Я действительно понимал, чем очаровал американку Флеров, потому что намного лучше ее знал, что он может быть обаятельным. Но знал я и то, что было неизвестно американке, а именно, что, встретив Флерова много лет тому назад, я увидел в нем не только героя советской атомной эпопеи, человека железной воли, не отступающего перед трудностями, но и человека с безграничным честолюбием, ради достижения своих целей готового на все, не жалеющего окружающих. Когда его сотрудники отвернулись от него, я остался с ним, и несомненно был момент, когда, глядя на нас со стороны, можно было нас и за друзей даже принять.
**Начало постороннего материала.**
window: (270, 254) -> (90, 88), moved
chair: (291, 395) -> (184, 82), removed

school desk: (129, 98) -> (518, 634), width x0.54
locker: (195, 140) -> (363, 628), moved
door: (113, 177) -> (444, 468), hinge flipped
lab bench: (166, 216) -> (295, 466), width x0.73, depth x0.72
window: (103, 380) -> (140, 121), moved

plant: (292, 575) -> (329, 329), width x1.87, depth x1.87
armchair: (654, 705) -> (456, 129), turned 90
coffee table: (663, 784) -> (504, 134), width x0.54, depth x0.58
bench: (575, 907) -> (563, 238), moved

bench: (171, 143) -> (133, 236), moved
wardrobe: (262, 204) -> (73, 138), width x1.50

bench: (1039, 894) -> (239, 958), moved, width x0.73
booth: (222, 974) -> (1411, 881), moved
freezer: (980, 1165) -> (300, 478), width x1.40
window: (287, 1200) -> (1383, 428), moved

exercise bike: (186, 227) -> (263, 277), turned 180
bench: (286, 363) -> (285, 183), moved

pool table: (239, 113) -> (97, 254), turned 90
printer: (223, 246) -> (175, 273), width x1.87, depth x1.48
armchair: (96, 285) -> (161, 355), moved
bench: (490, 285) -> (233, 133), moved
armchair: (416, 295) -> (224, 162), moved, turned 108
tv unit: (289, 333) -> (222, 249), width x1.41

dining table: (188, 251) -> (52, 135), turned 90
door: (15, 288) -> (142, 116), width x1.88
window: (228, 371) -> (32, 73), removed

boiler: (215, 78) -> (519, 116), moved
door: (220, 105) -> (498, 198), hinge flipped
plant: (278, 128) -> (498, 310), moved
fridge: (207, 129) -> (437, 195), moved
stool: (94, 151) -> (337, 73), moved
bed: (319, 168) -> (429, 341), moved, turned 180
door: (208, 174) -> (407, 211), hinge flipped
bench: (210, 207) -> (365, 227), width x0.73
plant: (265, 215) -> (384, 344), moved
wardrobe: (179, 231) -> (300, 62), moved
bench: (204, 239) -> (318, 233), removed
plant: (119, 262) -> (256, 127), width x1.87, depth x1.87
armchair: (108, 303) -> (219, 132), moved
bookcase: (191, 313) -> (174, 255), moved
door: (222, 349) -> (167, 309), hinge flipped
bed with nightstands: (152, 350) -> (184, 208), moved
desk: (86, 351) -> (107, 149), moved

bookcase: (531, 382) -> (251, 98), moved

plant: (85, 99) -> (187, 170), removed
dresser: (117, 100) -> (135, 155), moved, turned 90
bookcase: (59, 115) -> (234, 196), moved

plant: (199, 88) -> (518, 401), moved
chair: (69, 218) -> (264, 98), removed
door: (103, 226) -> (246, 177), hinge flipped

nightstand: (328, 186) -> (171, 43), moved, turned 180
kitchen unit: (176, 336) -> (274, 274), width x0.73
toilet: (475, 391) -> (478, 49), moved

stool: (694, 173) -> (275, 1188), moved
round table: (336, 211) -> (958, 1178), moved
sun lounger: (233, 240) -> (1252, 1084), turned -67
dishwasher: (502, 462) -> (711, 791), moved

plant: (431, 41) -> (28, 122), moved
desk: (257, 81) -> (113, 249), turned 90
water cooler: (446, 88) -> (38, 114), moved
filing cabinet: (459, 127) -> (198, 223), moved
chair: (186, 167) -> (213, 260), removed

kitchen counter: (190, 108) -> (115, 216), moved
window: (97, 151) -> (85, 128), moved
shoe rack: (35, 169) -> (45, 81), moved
А потом пришло то, что, пожалуй, можно было бы даже назвать пониманием. Я увидел в своем кумире нечто, что никак не мог принять, что было противно моей натуре. Он тоже почувствовал изменения во мне, и с этого момента было ясно, что наши пути разойдутся. Было лишь неясно, когда это произойдет. И, конечно, не совсем верно утверждать, что он не был моим учителем.
Что касается физики, то моими учителями я прежде всего считал тех замечательных ученых, лекции которых я слушал в студенческие годы — Нобелевского лауреата академика Тамма и других. Многому я научился, когда с братом Флерова «работал руками». Что же касается Флерова-героя, то он, сам того не ведая и не желая, помог мне понять самого себя, разглядеть свои силы и осознать, что, ежели хочешь устоять, когда тебя бьют, учись драться в одиночку. И это произошло, когда он решил меня, своего «первого ученика» взять за горло.
Урок, данный мне тогда, впоследствии очень даже пригодился.